**Assignment:** Recast every line of the records below as a Markdown table with the columns "Row" and "Text," giving each line a row number and skipping blank lines. Leave the pictures out of the table.

Records from a collection:
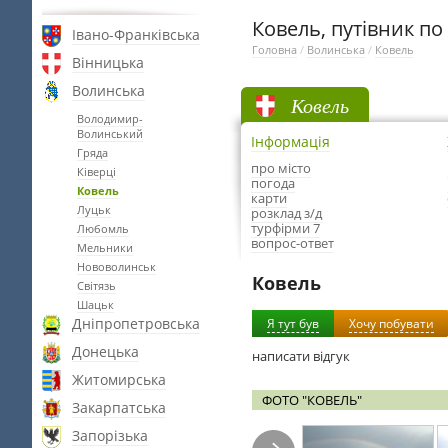
Ковель, путівник по 
Івано-Франківська
Головна
/
Волинська
/
Ковель
Вінницька
Волинська
Ковель
Володимир-
Волинський
Інформація
Гряда
про місто
Ківерці
погода
Ковель
карти
Луцьк
розклад з/д
турфірми 7
Любомль
вопрос-ответ
Мельники
Нововолинськ
Ковель
Світязь
Шацьк
Дніпропетровська
Я тут був
Хочу побувати
Донецька
написати відгук
Житомирська
ФОТО "КОВЕЛЬ"
Закарпатська
Запорізька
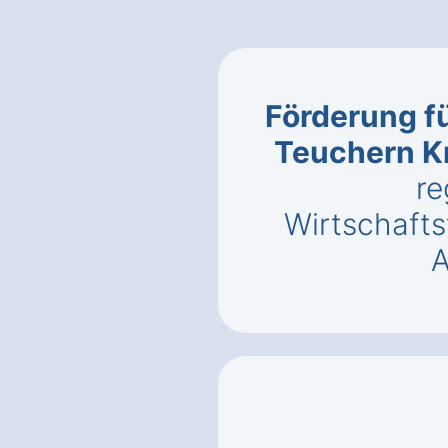
Förderung fü
Teuchern K
re
Wirtschaft
A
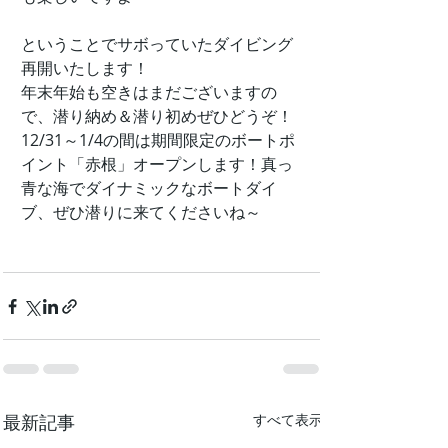
ということでサボっていたダイビング
再開いたします！
年末年始も空きはまだございますの
で、潜り納め＆潜り初めぜひどうぞ！
12/31～1/4の間は期間限定のボートポ
イント「赤根」オープンします！真っ
青な海でダイナミックなボートダイ
ブ、ぜひ潜りに来てくださいね～
最新記事
すべて表示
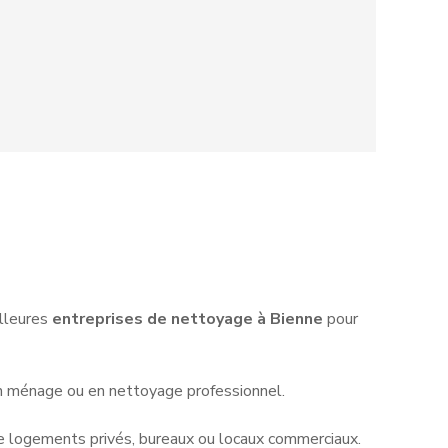
illeures
entreprises de nettoyage à Bienne
pour
en ménage ou en nettoyage professionnel.
 de logements privés, bureaux ou locaux commerciaux.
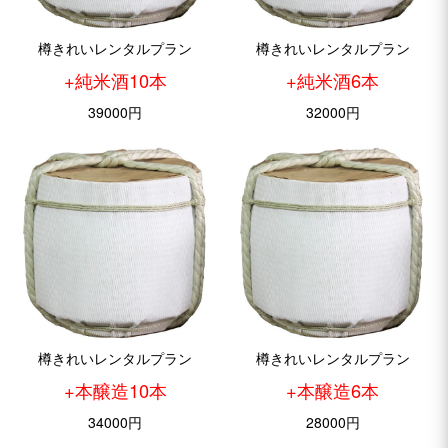
樽きれいレンタルプラン
樽きれいレンタルプラン
+純米酒10本
+純米酒6本
39000円
32000円
樽きれいレンタルプラン
樽きれいレンタルプラン
+本醸造10本
+本醸造6本
34000円
28000円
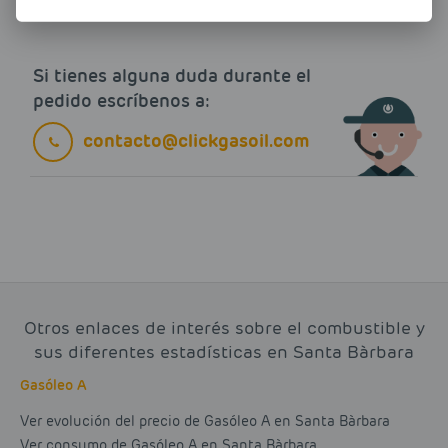
Si tienes alguna duda durante el
pedido escríbenos a:
contacto@clickgasoil.com
Otros enlaces de interés sobre el combustible y
sus diferentes estadísticas en Santa Bàrbara
Gasóleo A
Ver evolución del precio de Gasóleo A en Santa Bàrbara
Ver consumo de Gasóleo A en Santa Bàrbara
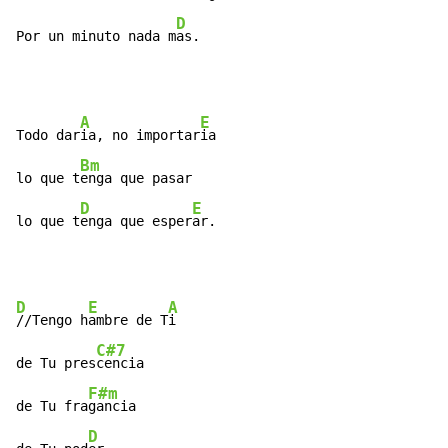
D
Por un minuto nada m
as.
A
E
Todo dar
ia, no importar
ia

Bm
lo que t
enga que pasar

D
E
lo que t
enga que esper
ar.
D
E
A
//Tengo h
ambre de T
i

C#7
de Tu pres
cencia

F#m
de Tu fra
gancia

D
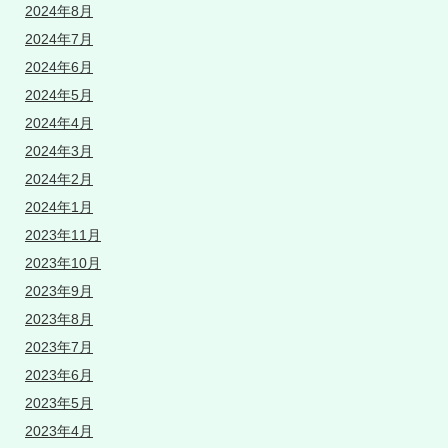
2024年8月
2024年7月
2024年6月
2024年5月
2024年4月
2024年3月
2024年2月
2024年1月
2023年11月
2023年10月
2023年9月
2023年8月
2023年7月
2023年6月
2023年5月
2023年4月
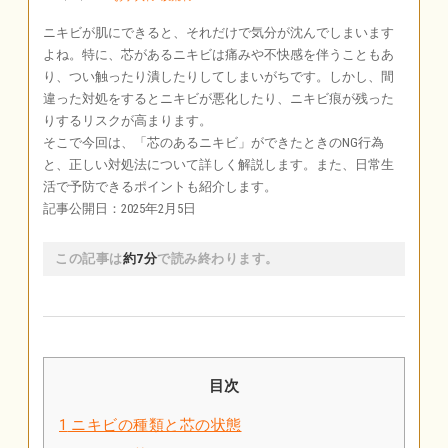
ニキビが肌にできると、それだけで気分が沈んでしまいます
よね。特に、芯があるニキビは痛みや不快感を伴うこともあ
り、つい触ったり潰したりしてしまいがちです。しかし、間
違った対処をするとニキビが悪化したり、ニキビ痕が残った
りするリスクが高まります。
そこで今回は、「芯のあるニキビ」ができたときのNG行為
と、正しい対処法について詳しく解説します。また、日常生
活で予防できるポイントも紹介します。
記事公開日：2025年2月5日
この記事は
約7分
で読み終わります。
目次
1
ニキビの種類と芯の状態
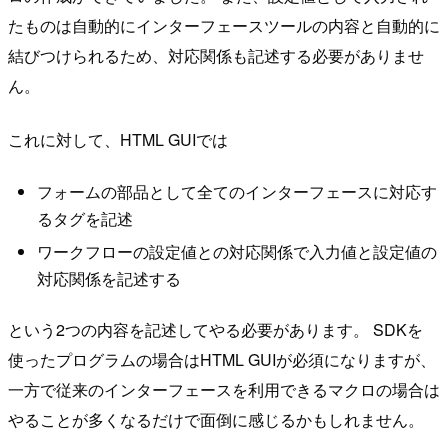
たものは自動的にインターフェースツールの内容と自動的に
結びつけられるため、対応関係も記述する必要がありませ
ん。
これに対して、HTML GUIでは
フォームの部品として全てのインターフェースに対応す
るタグを記述
ワークフローの設定値との対応関係で入力値と設定値の
対応関係を記述する
という2つの内容を記述してやる必要があります。 SDKを
使ったプログラムの場合はHTML GUIが必須になりますが、
一方で従来のインターフェースを利用できるマクロの場合は
やることが多くなるだけで面倒に感じるかもしれません。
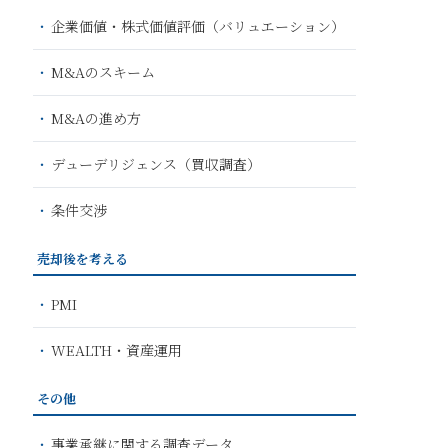
企業価値・株式価値評価（バリュエーション）
M&Aのスキーム
M&Aの進め方
デューデリジェンス（買収調査）
条件交渉
売却後を考える
PMI
WEALTH・資産運用
その他
事業承継に関する調査データ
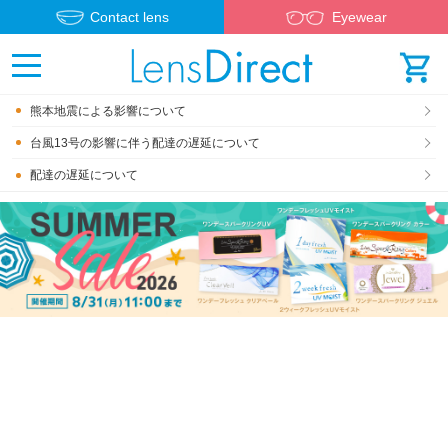
Contact lens
Eyewear
熊本地震による影響について
台風13号の影響に伴う配達の遅延について
配達の遅延について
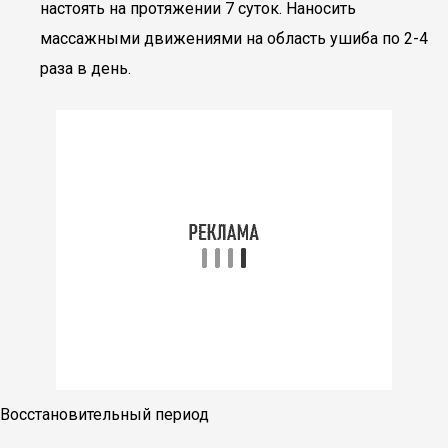
настоять на протяжении 7 суток. Наносить
массажными движениями на область ушиба по 2-4
раза в день.
Восстановительный период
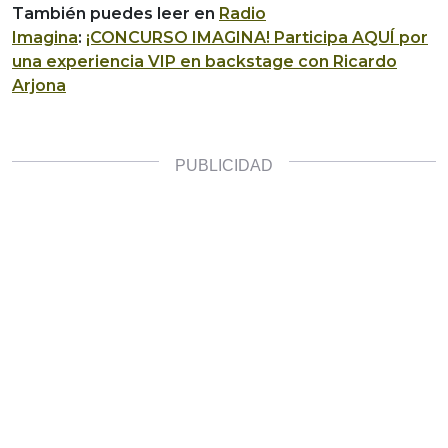
También puedes leer en
Radio
Imagina
:
¡CONCURSO IMAGINA! Participa AQUÍ por
una experiencia VIP en backstage con Ricardo
Arjona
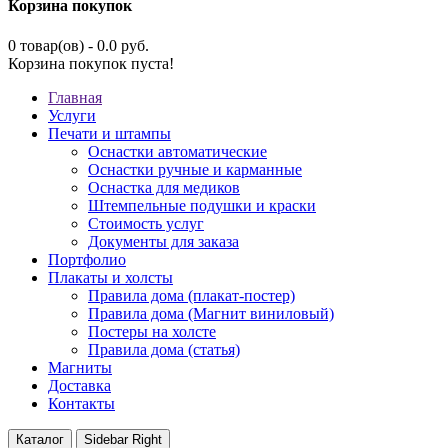
Корзина покупок
0 товар(ов) - 0.0 руб.
Корзина покупок пуста!
Главная
Услуги
Печати и штампы
Оснастки автоматические
Оснастки ручные и карманные
Оснастка для медиков
Штемпельные подушки и краски
Стоимость услуг
Документы для заказа
Портфолио
Плакаты и холсты
Правила дома (плакат-постер)
Правила дома (Магнит виниловый)
Постеры на холсте
Правила дома (статья)
Магниты
Доставка
Контакты
Каталог
Sidebar Right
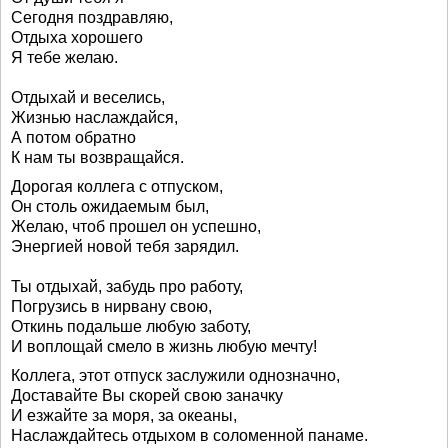
Сегодня поздравляю,
Отдыха хорошего
Я тебе желаю.
Отдыхай и веселись,
Жизнью наслаждайся,
А потом обратно
К нам ты возвращайся.
Дорогая коллега с отпуском,
Он столь ожидаемым был,
Желаю, чтоб прошел он успешно,
Энергией новой тебя зарядил.
Ты отдыхай, забудь про работу,
Погрузись в нирвану свою,
Откинь подальше любую заботу,
И воплощай смело в жизнь любую мечту!
Коллега, этот отпуск заслужили однозначно,
Доставайте Вы скорей свою заначку
И езжайте за моря, за океаны,
Наслаждайтесь отдыхом в соломенной панаме.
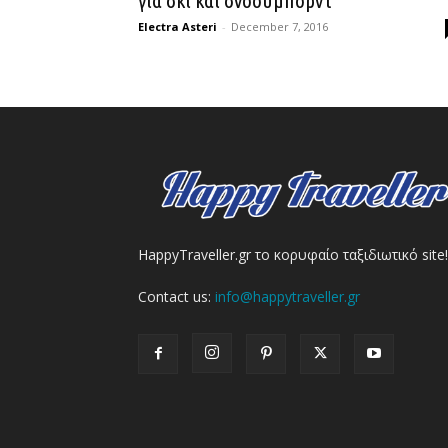
για σκι και σνόουμπορντ
Electra Asteri
-
December 7, 2016
HappyTraveller.gr το κορυφαίο ταξιδιωτικό site!
Contact us:
info@happytraveller.gr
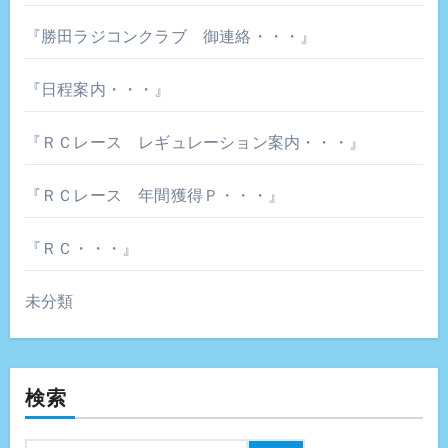
『勝田ラジコンクラブ 御連絡・・・』
『日程案内・・・』
『ＲＣレース レギュレーション案内・・・』
『ＲＣレース 年間獲得Ｐ・・・』
『ＲＣ・・・』
未分類
検索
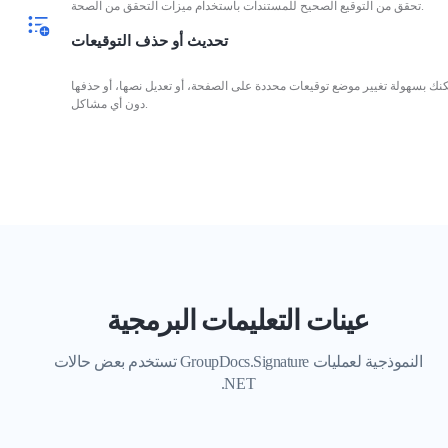
تحقق من التوقيع الصحيح للمستندات باستخدام ميزات التحقق من الصحة.
تحديث أو حذف التوقيعات
نك بسهولة تغيير موضع توقيعات محددة على الصفحة، أو تعديل نصها، أو حذفها
دون أي مشاكل.
عينات التعليمات البرمجية
تستخدم بعض حالات GroupDocs.Signature النموذجية لعمليات
.NET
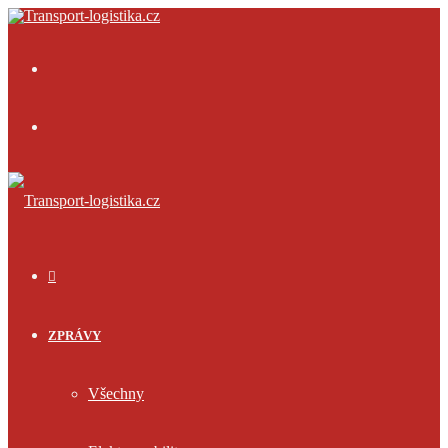
Menu
Přihlásit
se
ÚVOD
ZPRÁVY
Všechny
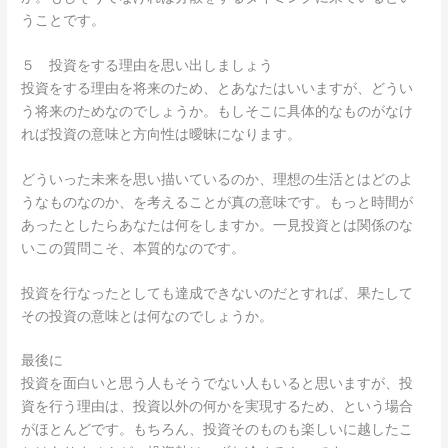
うことです。
５ 投資をする理由を思い出しましょう
投資をする理由を将来のため、とあなたはいいますが、どうい
う将来のためなのでしょうか。もしそこに具体的なものがなけ
れば投資の意味と方向性は曖昧になります。
どういった未来を思い描いているのか、理想の生活とはどのよ
うなものなのか、を考えることが真の意味です。もっと時間が
あったとしたらあなたは何をしますか。一見投資とは関係のな
いこの質問こそ、本質的なのです。
投資を行なったとしても達成できないのだとすれば、果たして
その投資の意味とは何なのでしょうか。
最後に
投資を面白いと思う人もそうでない人もいると思いますが、投
資を行う理由は、投資以外の何かを実現するため、という場合
がほとんどです。もちろん、投資そのものも楽しいに越したこ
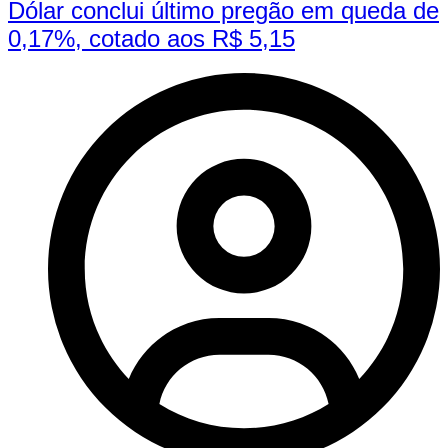
Dólar conclui último pregão em queda de
0,17%, cotado aos R$ 5,15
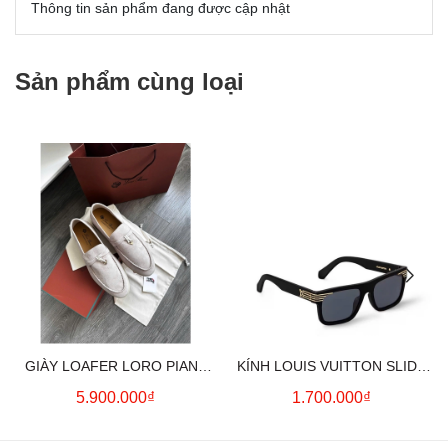
Thông tin sản phẩm đang được cập nhật
Sản phẩm cùng loại
GIÀY LOAFER LORO PIANA
KÍNH LOUIS VUITTON SLIDE
SUMMER CHARMS (CREAM)
SQUARE SUNGLASSES
5.900.000₫
1.700.000₫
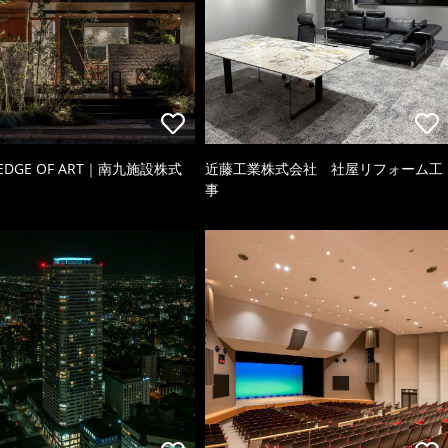
 EDGE OF ART｜南九施設株式
近藤工業株式会社 社屋リフォーム工
事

**Answer:**
| Row | Text |
|---|---|
| 1 | Ковель, путівник по  |
| 2 | Івано-Франківська |
| 3 | Головна |
| 4 | / |
| 5 | Волинська |
| 6 | / |
| 7 | Ковель |
| 8 | Вінницька |
| 9 | Волинська |
| 10 | Ковель |
| 11 | Володимир- |
| 12 | Волинський |
| 13 | Інформація |
| 14 | Гряда |
| 15 | про місто |
| 16 | Ківерці |
| 17 | погода |
| 18 | Ковель |
| 19 | карти |
| 20 | Луцьк |
| 21 | розклад з/д |
| 22 | турфірми 7 |
| 23 | Любомль |
| 24 | вопрос-ответ |
| 25 | Мельники |
| 26 | Нововолинськ |
| 27 | Ковель |
| 28 | Світязь |
| 29 | Шацьк |
| 30 | Дніпропетровська |
| 31 | Я тут був |
| 32 | Хочу побувати |
| 33 | Донецька |
| 34 | написати відгук |
| 35 | Житомирська |
| 36 | ФОТО "КОВЕЛЬ" |
| 37 | Закарпатська |
| 38 | Запорізька |
| 39 | Förderung fü |
| 40 | Teuchern K |
| 41 | re |
| 42 | Wirtschaft |
| 43 | A |
| 44 | ということでサボっていたダイビング |
| 45 | 再開いたします！ |
| 46 | 年末年始も空きはまだございますの |
| 47 | で、潜り納め＆潜り初めぜひどうぞ！ |
| 48 | 12/31～1/4の間は期間限定のボートポ |
| 49 | イント「赤根」オープンします！真っ |
| 50 | 青な海でダイナミックなボートダイ |
| 51 | ブ、ぜひ潜りに来てくださいね～ |
| 52 | 最新記事 |
| 53 | すべて表示 |
| 54 | illeures |
| 55 | entreprises de nettoyage à Bienne |
| 56 | pour |
| 57 | en ménage ou en nettoyage professionnel. |
| 58 |  de logements privés, bureaux ou locaux commerciaux. |
| 59 | 樽きれいレンタルプラン |
| 60 | 樽きれいレンタルプラン |
| 61 | +純米酒10本 |
| 62 | +純米酒6本 |
| 63 | 39000円 |
| 64 | 32000円 |
| 65 | 樽きれいレンタルプラン |
| 66 | 樽きれいレンタルプラン |
| 67 | +本醸造10本 |
| 68 | +本醸造6本 |
| 69 | 34000円 |
| 70 | 28000円 |
| 71 | Si tienes alguna duda durante el |
| 72 | pedido escríbenos a: |
| 73 | contacto@clickgasoil.com |
| 74 | Otros enlaces de interés sobre el combustible y |
| 75 | sus diferentes estadísticas en Santa Bàrbara |
| 76 | Gasóleo A |
| 77 | Ver evolución del precio de Gasóleo A en Santa Bàrbara |
| 78 | Ver consumo de Gasóleo A en Santa Bàrbara |
| 79 | D |
| 80 | Por un minuto nada m |
| 81 | as. |
| 82 | A |
| 83 | E |
| 84 | Todo dar |
| 85 | ia, no importar |
| 86 | ia |
| 87 | Bm |
| 88 | lo que t |
| 89 | enga que pasar |
| 90 | D |
| 91 | E |
| 92 | lo que t |
| 93 | enga que esper |
| 94 | ar. |
| 95 | D |
| 96 | E |
| 97 | A |
| 98 | //Tengo h |
| 99 | ambre de T |
| 100 | i |
| 101 | C#7 |
| 102 | de Tu pres |
| 103 | cencia |
| 104 | F#m |
| 105 | de Tu fra |
| 106 | gancia |
| 107 | D |
| 108 | 2024年8月 |
| 109 | 2024年7月 |
| 110 | 2024年6月 |
| 111 | 2024年5月 |
| 112 | 2024年4月 |
| 113 | 2024年3月 |
| 114 | 2024年2月 |
| 115 | 2024年1月 |
| 116 | 2023年11月 |
| 117 | 2023年10月 |
| 118 | 2023年9月 |
| 119 | 2023年8月 |
| 120 | 2023年7月 |
| 121 | 2023年6月 |
| 122 | 2023年5月 |
| 123 | 2023年4月 |
| 124 | ニキビが肌にできると、それだけで気分が沈んでしまいます |
| 125 | よね。特に、芯があるニキビは痛みや不快感を伴うこともあ |
| 126 | り、つい触ったり潰したりしてしまいがちです。しかし、間 |
| 127 | 違った対処をするとニキビが悪化したり、ニキビ痕が残った |
| 128 | りするリスクが高まります。 |
| 129 | そこで今回は、「芯のあるニキビ」ができたときのNG行為 |
| 130 | と、正しい対処法について詳しく解説します。また、日常生 |
| 131 | 活で予防できるポイントも紹介します。 |
| 132 | 記事公開日：2025年2月5日 |
| 133 | この記事は |
| 134 | 約7分 |
| 135 | で読み終わります。 |
| 136 | 目次 |
| 137 | 1 |
| 138 | ニキビの種類と芯の状態 |
| 139 | たものは自動的にインターフェースツールの内容と自動的に |
| 140 | 結びつけられるため、対応関係も記述する必要がありませ |
| 141 | ん。 |
| 142 | これに対して、HTML GUIでは |
| 143 | フォームの部品として全てのインターフェースに対応す |
| 144 | るタグを記述 |
| 145 | ワークフローの設定値との対応関係で入力値と設定値の |
| 146 | 対応関係を記述する |
| 147 | という2つの内容を記述してやる必要があります。 SDKを |
| 148 | 使ったプログラムの場合はHTML GUIが必須になりますが、 |
| 149 | 一方で従来のインターフェースを利用できるマクロの場合は |
| 150 | やることが多くなるだけで面倒に感じるかもしれません。 |
| 151 | 企業価値・株式価値評価（バリュエーション） |
| 152 | M&Aのスキーム |
| 153 | M&Aの進め方 |
| 154 | デューデリジェンス（買収調査） |
| 155 | 条件交渉 |
| 156 | 売却後を考える |
| 157 | PMI |
| 158 | WEALTH・資産運用 |
| 159 | その他 |
| 160 | 事業承継に関する調査データ |
| 161 | Contact lens |
| 162 | Eyewear |
| 163 | 熊本地震による影響について |
| 164 | 台風13号の影響に伴う配達の遅延について |
| 165 | 配達の遅延について |
| 166 | настоять на протяжении 7 суток. Наносить |
| 167 | массажными движениями на область ушиба по 2-4 |
| 168 | раза в день. |
| 169 | Восстановительный период |
| 170 | También puedes leer en |
| 171 | Radio |
| 172 | Imagina |
| 173 | : |
| 174 | ¡CONCURSO IMAGINA! Participa AQUÍ por |
| 175 | una experiencia VIP en backstage con Ricardo |
| 176 | Arjona |
| 177 | Корзина покупок |
| 178 | 0 товар(ов) - 0.0 руб. |
| 179 | Корзина покупок пуста! |
| 180 | Главная |
| 181 | Услуги |
| 182 | Печати и штампы |
| 183 | Оснастки автоматические |
| 184 | Оснастки ручные и карманные |
| 185 | Оснастка для медиков |
| 186 | Штемпельные подушки и краски |
| 187 | Стоимость услуг |
| 188 | Документы для заказа |
| 189 | Портфолио |
| 190 | Плакаты и холсты |
| 191 | Правила дома (плакат-постер) |
| 192 | Правила дома (Магнит виниловый) |
| 193 | Постеры на холсте |
| 194 | Правила дома (статья) |
| 195 | Магниты |
| 196 | Доставка |
| 197 | Контакты |
| 198 | Каталог |
| 199 | Sidebar Right |
| 200 | Сегодня поздравляю, |
| 201 | Отдыха хорошего |
| 202 | Я тебе желаю. |
| 203 | Отдыхай и веселись, |
| 204 | Жизнью наслаждайся, |
| 205 | А потом обратно |
| 206 | К нам ты возвращайся. |
| 207 | Дорогая коллега с отпуском, |
| 208 | Он столь ожидаемым был, |
| 209 | Желаю, чтоб прошел он успешно, |
| 210 | Энергией новой тебя зарядил. |
| 211 | Ты отдыхай, забудь про работу, |
| 212 | Погрузись в нирвану свою, |
| 213 | Откинь подальше любую заботу, |
| 214 | И воплощай смело в жизнь любую мечту! |
| 215 | Коллега, этот отпуск заслужили однозначно, |
| 216 | Доставайте Вы скорей свою заначку |
| 217 | И езжайте за моря, за океаны, |
| 218 | Наслаждайтесь отдыхом в соломенной панаме. |
| 219 | για σκι και σνόουμπορντ |
| 220 | Electra Asteri |
| 221 | - |
| 222 | December 7, 2016 |
| 223 | HappyTraveller.gr το κορυφαίο ταξιδιωτικό site! |
| 224 | Contact us: |
| 225 | info@happytraveller.gr |
| 226 | 『勝田ラジコンクラブ 御連絡・・・』 |
| 227 | 『日程案内・・・』 |
| 228 | 『ＲＣレース レギュレーション案内・・・』 |
| 229 | 『ＲＣレース 年間獲得Ｐ・・・』 |
| 230 | 『ＲＣ・・・』 |
| 231 | 未分類 |
| 232 | 検索 |
| 233 | تحقق من التوقيع الصحيح للمستندات باستخدام ميزات التحقق من الصحة. |
| 234 | تحديث أو حذف التوقيعات |
| 235 | نك بسهولة تغيير موضع توقيعات محددة على الصفحة، أو تعديل نصها، أو حذفها |
| 236 | دون أي مشاكل. |
| 237 | عينات التعليمات البرمجية |
| 238 | تستخدم بعض حالات GroupDocs.Signature النموذجية لعمليات |
| 239 | .NET |
| 240 | Menu |
| 241 | Přihlásit |
| 242 | se |
| 243 | ÚVOD |
| 244 | ZPRÁVY |
| 245 | Všechny |
| 246 | うことです。 |
| 247 | ５ 投資をする理由を思い出しましょう |
| 248 | 投資をする理由を将来のため、とあなたはいいますが、どうい |
| 249 | う将来のためなのでしょうか。もしそこに具体的なものがなけ |
| 250 | れば投資の意味と方向性は曖昧になります。 |
| 251 | どういった未来を思い描いているのか、理想の生活とはどのよ |
| 252 | うなものなのか、を考えることが真の意味です。もっと時間が |
| 253 | あったとしたらあなたは何をしますか。一見投資とは関係のな |
| 254 | いこの質問こそ、本質的なのです。 |
| 255 | 投資を行なったとしても達成できないのだとすれば、果たして |
| 256 | その投資の意味とは何なのでしょうか。 |
| 257 | 最後に |
| 258 | 投資を面白いと思う人もそうでない人もいると思いますが、投 |
| 259 | 資を行う理由は、投資以外の何かを実現するため、という場合 |
| 260 | がほとんどです。もちろん、投資そのものも楽しいに越したこ |
| 261 | Dólar conclui último pregão em queda de |
| 262 | 0,17%, cotado aos R$ 5,15 |
| 263 | Thông tin sản phẩm đang được cập nhật |
| 264 | Sản phẩm cùng loại |
| 265 | GIÀY LOAFER LORO PIANA |
| 266 | KÍNH LOUIS VUITTON SLIDE |
| 267 | SUMMER CHARMS (CREAM) |
| 268 | SQUARE SUNGLASSES |
| 269 | 5.900.000₫ |
| 270 | 1.700.000₫ |
| 271 |  EDGE OF ART｜南九施設株式 |
| 272 | 近藤工業株式会社 社屋リフォーム工 |
| 273 | 事 |